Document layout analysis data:

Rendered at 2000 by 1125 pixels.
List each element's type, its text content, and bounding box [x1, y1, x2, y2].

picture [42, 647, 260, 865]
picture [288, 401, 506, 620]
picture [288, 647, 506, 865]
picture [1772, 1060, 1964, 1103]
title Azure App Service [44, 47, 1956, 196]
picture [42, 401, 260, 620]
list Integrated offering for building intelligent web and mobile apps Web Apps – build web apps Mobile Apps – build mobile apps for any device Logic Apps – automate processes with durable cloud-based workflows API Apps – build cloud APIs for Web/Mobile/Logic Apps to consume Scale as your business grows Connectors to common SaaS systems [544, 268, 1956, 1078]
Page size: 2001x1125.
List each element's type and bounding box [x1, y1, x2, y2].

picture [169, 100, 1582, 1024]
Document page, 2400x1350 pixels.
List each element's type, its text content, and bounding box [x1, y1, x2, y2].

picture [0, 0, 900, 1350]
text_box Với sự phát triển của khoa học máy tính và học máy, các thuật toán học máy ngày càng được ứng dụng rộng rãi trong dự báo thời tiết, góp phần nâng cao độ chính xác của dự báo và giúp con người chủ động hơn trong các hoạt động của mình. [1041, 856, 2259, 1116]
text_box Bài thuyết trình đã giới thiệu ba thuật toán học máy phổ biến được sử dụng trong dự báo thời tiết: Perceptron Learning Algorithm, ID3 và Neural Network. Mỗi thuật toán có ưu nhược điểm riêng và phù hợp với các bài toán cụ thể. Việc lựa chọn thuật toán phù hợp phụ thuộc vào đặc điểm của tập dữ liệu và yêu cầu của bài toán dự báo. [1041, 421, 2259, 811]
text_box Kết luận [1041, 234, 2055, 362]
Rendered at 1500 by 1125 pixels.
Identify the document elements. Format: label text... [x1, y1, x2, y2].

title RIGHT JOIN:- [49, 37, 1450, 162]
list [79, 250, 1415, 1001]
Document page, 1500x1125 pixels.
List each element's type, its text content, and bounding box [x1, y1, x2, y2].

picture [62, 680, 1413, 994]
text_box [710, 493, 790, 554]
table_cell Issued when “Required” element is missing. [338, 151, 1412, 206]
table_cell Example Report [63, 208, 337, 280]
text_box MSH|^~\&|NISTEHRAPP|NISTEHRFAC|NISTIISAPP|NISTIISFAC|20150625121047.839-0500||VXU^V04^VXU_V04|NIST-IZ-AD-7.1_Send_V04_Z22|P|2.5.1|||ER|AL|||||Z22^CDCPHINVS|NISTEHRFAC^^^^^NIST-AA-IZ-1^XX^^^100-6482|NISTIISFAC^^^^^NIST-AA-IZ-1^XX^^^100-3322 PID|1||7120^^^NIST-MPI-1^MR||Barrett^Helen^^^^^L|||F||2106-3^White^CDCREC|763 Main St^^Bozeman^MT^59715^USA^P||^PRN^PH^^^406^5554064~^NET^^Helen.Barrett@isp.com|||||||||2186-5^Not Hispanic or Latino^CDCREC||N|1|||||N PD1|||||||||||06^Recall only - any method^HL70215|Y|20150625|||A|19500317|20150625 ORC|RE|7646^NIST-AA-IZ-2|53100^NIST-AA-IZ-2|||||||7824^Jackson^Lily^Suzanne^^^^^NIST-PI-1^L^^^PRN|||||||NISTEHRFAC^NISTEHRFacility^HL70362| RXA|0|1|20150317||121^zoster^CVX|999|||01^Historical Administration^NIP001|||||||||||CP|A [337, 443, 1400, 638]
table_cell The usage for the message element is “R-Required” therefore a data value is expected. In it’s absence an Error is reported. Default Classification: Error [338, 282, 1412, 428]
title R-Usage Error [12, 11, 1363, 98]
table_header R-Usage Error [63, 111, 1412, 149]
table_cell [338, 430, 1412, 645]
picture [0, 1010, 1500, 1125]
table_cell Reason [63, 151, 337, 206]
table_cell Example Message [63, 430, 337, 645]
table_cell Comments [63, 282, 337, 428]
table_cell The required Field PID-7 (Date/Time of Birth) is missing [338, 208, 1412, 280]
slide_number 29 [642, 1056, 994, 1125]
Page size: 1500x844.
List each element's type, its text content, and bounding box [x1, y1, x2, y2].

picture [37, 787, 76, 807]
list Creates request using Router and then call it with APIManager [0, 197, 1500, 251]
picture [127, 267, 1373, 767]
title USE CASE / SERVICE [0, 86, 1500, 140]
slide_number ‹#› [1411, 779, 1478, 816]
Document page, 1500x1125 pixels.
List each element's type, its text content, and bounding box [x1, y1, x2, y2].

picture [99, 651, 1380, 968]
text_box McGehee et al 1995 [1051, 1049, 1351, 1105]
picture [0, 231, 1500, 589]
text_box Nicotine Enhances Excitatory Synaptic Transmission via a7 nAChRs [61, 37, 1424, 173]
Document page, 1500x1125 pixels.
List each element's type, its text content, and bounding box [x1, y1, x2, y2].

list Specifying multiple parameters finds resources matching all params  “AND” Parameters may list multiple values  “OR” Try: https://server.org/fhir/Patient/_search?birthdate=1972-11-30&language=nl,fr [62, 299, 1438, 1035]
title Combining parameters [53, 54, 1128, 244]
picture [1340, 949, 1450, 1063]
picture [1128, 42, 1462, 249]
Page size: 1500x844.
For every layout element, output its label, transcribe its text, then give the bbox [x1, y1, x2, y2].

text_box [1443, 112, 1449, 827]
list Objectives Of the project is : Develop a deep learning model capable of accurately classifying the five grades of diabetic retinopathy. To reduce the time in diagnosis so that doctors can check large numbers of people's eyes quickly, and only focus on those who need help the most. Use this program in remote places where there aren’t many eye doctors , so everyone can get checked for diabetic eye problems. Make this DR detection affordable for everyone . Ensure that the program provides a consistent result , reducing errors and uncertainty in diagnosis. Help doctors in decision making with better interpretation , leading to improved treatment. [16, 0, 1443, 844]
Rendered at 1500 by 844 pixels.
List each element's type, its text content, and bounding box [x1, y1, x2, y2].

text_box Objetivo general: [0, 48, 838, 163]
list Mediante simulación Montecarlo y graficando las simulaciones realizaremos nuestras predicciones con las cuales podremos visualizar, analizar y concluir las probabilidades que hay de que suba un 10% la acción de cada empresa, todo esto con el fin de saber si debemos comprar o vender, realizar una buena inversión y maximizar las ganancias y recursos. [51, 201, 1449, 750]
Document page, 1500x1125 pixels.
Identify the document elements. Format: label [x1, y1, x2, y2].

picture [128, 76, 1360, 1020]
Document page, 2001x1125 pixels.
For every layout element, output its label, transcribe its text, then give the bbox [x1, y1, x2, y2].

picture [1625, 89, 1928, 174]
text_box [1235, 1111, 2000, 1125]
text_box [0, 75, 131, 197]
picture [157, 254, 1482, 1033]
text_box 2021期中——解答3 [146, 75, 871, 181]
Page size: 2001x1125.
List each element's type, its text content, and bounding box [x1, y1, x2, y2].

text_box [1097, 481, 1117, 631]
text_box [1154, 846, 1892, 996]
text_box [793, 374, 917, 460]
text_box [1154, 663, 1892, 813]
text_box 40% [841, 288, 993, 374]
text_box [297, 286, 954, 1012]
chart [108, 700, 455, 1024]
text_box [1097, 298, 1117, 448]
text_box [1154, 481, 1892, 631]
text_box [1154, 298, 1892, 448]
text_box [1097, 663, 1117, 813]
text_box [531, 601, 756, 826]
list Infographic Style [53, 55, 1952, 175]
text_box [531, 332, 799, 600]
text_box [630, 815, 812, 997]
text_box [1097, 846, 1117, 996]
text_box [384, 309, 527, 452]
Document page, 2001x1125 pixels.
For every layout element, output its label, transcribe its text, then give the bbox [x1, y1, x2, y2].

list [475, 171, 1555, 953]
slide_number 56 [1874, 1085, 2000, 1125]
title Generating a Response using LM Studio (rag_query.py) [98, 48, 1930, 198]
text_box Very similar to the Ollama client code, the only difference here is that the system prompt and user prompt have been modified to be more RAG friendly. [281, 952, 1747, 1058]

Prompt -
Check each line of the records above for the word "Rendered", count the lines that have it, and give only the count.

Solution for this task -
3